Two creation accounts — two different women

It is commonly understood from ancient Jewish tradition that Genesis 1:27, which says God created man "male and female" simultaneously, describes a different event from Genesis 2:22, where Eve is formed later from Adam's rib. The tradition holds that the first woman — created at the same moment as Adam, from the same earth — is known as Lilith. She is referenced in Isaiah 34:14, where the Hebrew word rendered "screech owl" or "night creature" in the King James Bible is her name, listed among the inhabitants of desolate and ruined places.

• Genesis 1:27 and Genesis 2:22 are not the same event.

• By the time Genesis 3 opens, the adversary's network outside Eden is already assembled.

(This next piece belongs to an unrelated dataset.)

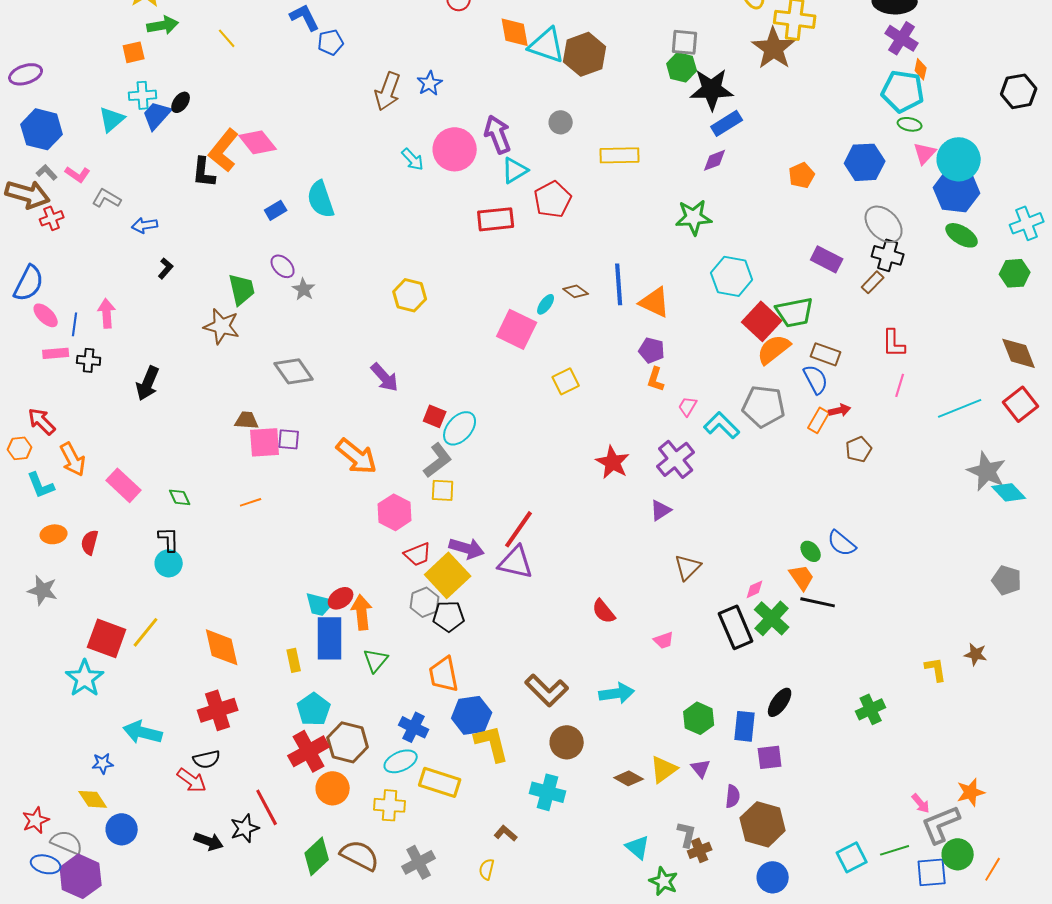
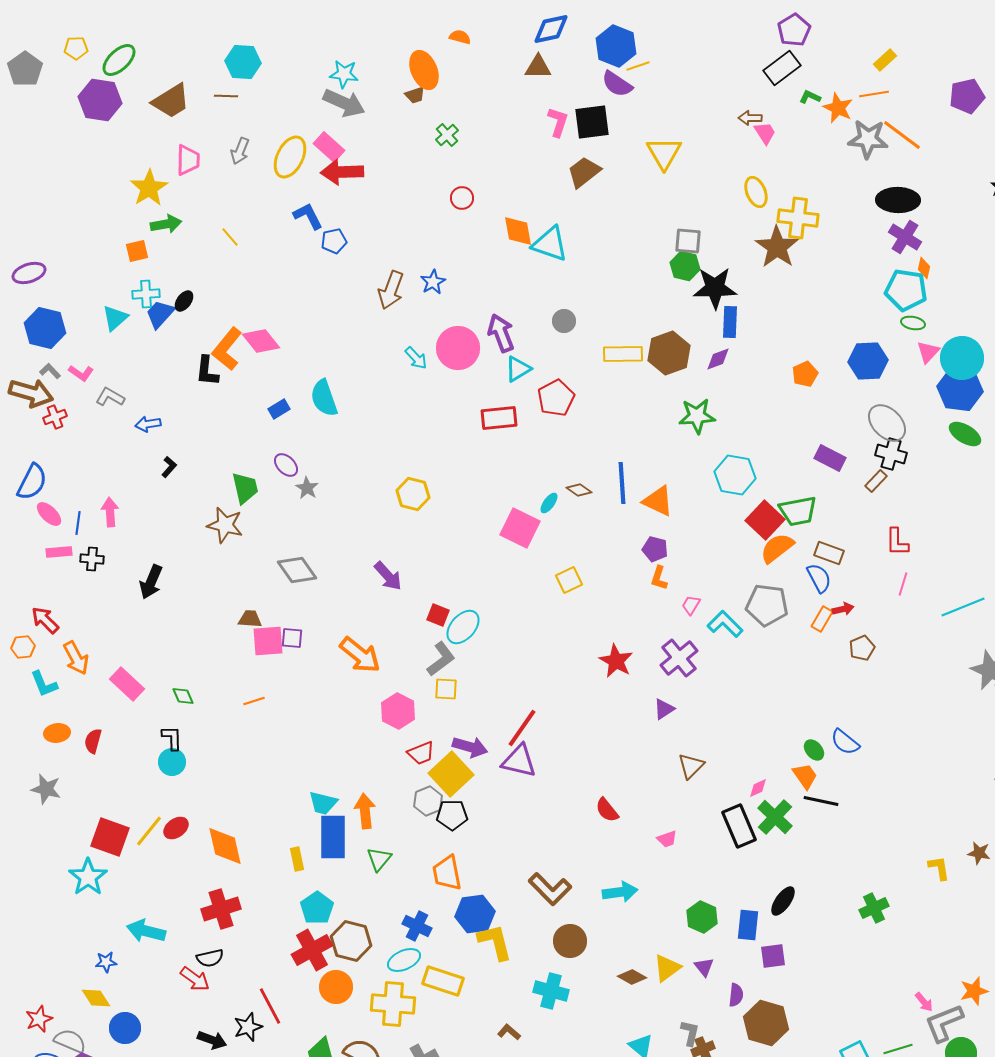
brown hexagon: (585, 54) -> (669, 353), moved
blue rectangle: (727, 123) -> (730, 322), turned -56
red ellipse: (341, 598) -> (176, 828), moved
yellow cross: (390, 805) -> (393, 1004), size x1.4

• Adam and Eve are not placed in a neutral garden. They are placed at the center of a fully contested world.

The week nobody invented

• Every civilization in recorded history uses a seven-day week — Babylonians, Sumerians, Egyptians, cultures that never read Genesis.

• The moon gives you a month. The sun gives you a year. Nothing in the observable sky gives you seven days.

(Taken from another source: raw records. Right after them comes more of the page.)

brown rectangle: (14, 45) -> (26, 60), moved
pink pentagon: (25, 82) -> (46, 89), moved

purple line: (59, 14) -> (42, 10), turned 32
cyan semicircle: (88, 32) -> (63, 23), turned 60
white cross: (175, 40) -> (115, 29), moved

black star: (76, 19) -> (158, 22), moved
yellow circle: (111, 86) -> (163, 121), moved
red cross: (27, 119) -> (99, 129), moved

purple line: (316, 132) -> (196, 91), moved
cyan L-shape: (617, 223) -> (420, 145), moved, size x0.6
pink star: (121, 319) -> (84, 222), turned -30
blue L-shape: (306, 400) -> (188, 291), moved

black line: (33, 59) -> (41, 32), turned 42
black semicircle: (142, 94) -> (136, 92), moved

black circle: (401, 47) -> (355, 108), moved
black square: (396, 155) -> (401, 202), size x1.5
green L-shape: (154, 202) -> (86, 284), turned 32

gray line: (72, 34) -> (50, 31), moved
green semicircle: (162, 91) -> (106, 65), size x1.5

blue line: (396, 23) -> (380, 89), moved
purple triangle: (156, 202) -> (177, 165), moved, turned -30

• The seven-day cycle also operates in the human body — work, rest, recovery — without any calendar to enforce it.

• God did not institute the Sabbath for Israel and then watch the rest of the world accidentally discover the same rhythm. He built it into creation before there was a nation to keep it.

The source code

• "God created man in his own image" — every cell in the human body runs on a four-letter molecular code, three billion base pairs, more information-dense than any storage system humans have built.

• To copy DNA you need the proteins that DNA codes for. The system had to exist complete and functional from the first instant. There is no partial path to a self-replicating system with built-in error correction.

• Someone wrote the first compiler. The image of God is not metaphor — it is encoded at the molecular level.